According to Jim Panton, who has more than 40 years experience in the water industry, “It was really bizarre and I have never seen anything quite like it. Nobody had any idea why they should have collected there in quite such large numbers. The shells were all empty. Basically this treatment works abstracts from the Trent and the intake is just a sluice gate away from the river itself. The chances are they have simply washed in and collected over the years.”
The mussel shells posed no threat to the water treatment process, he added. Specialist suction equipment was used to remove the shells to a tanker.

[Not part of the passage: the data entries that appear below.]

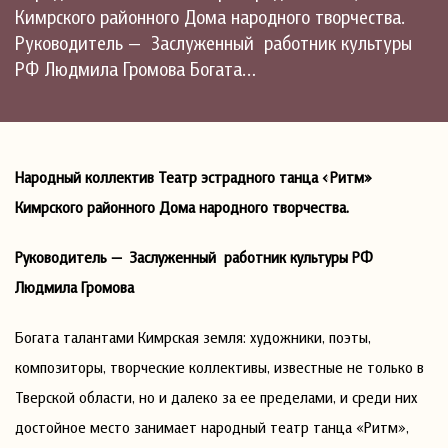
Кимрского районного Дома народного творчества.
Руководитель — Заслуженный работник культуры
РФ Людмила Громова Богата…
Народный коллектив Театр эстрадного танца «Ритм»
Кимрского районного Дома народного творчества.
Руководитель — Заслуженный работник культуры РФ
Людмила Громова
Богата талантами Кимрская земля: художники, поэты,
композиторы, творческие коллективы, известные не только в
Тверской области, но и далеко за ее пределами, и среди них
достойное место занимает народный театр танца «Ритм»,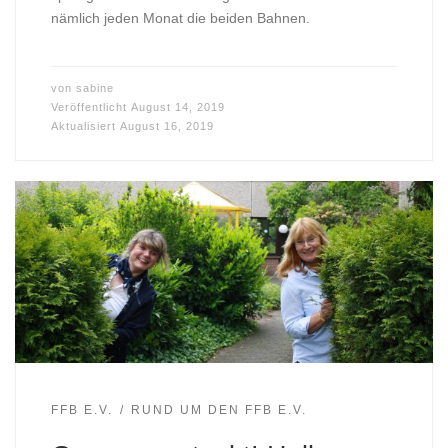
nämlich jeden Monat die beiden Bahnen.
von
sabine
Veröffentlicht
August 14, 2019
Aktualisiert
August 16, 2019
FFB E.V.
RUND UM DEN FFB E.V.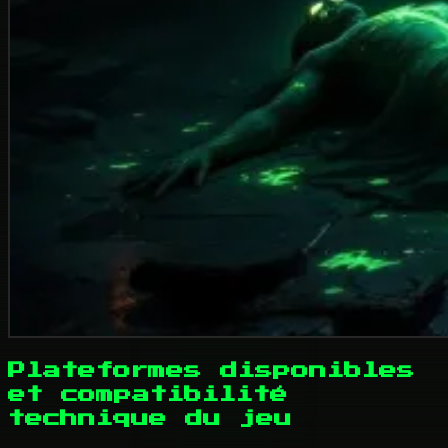
Plateformes disponibles
et compatibilité
technique du jeu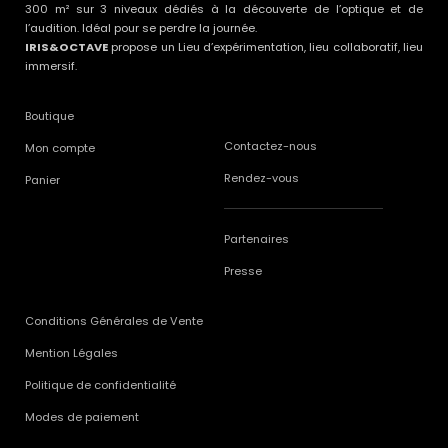
300 m² sur 3 niveaux dédiés à la découverte de l’optique et de
l’audition. Idéal pour se perdre la journée.
IRIS&OCTAVE
propose un Lieu d’expérimentation, lieu collaboratif, lieu
immersif.
Boutique
Contactez-nous
Mon compte
Rendez-vous
Panier
Partenaires
Presse
Conditions Générales de Vente
Mention Légales
Politique de confidentialité
Modes de paiement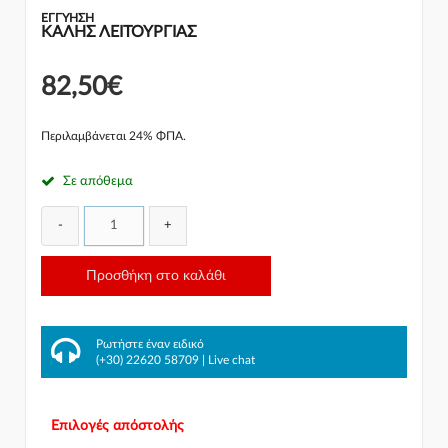
ΕΓΓΎΗΣΗ
ΚΑΛΗΣ ΛΕΙΤΟΥΡΓΙΑΣ
82,50€
Περιλαμβάνεται 24% ΦΠΑ.
Σε απόθεμα
-
+
Προσθήκη στο καλάθι
Ρωτήστε έναν ειδικό
(+30) 22620 58709
|
Live chat
Επιλογές απόστολής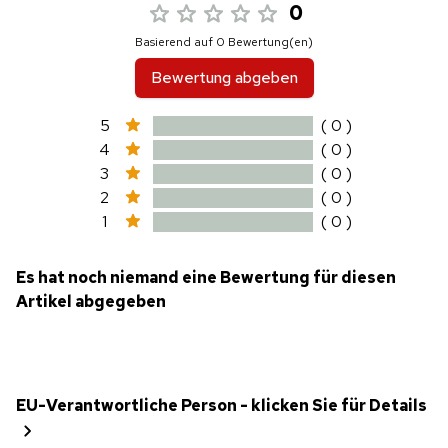
0
Basierend auf 0 Bewertung(en)
Bewertung abgeben
5
( 0 )
4
( 0 )
3
( 0 )
2
( 0 )
1
( 0 )
Es hat noch niemand eine Bewertung für diesen
Artikel abgegeben
EU-Verantwortliche Person - klicken Sie für Details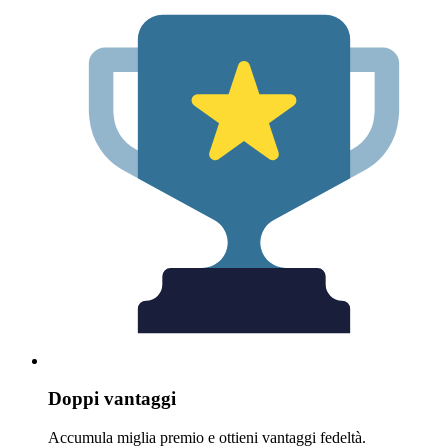
Doppi vantaggi
Accumula miglia premio e ottieni vantaggi fedeltà.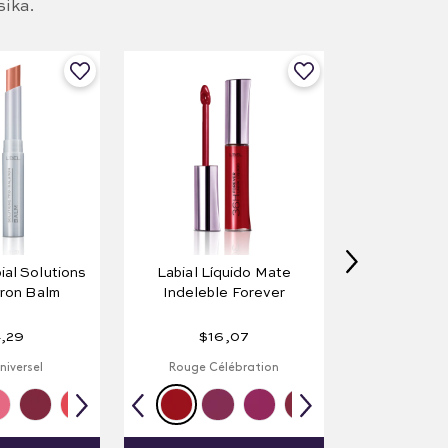
sika.
al Solutions
Labial Líquido Mate
uron Balm
Indeleble Forever
4
,
29
$
16
,
07
iversel
Rouge Célébration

Church Wilne is a modern dissolved air flotation plant and from the intake it has five channels leading to the aeration chambers. Panton McLeod’s six-member team spent seven days cleaning the aeration areas, in addition to everything else back to the intake, including the flocculation paddles.
Panton McLeod operates from offices in Nottingham and the Scottish Borders and specializes in the cleaning of drinking water structures. Traditional drain-down cleaning requires treatment works to be shut down and drained, but new underwater cleaning machines are now used to clean reservoirs, tanks and slow sand filters while they remain full and in supply.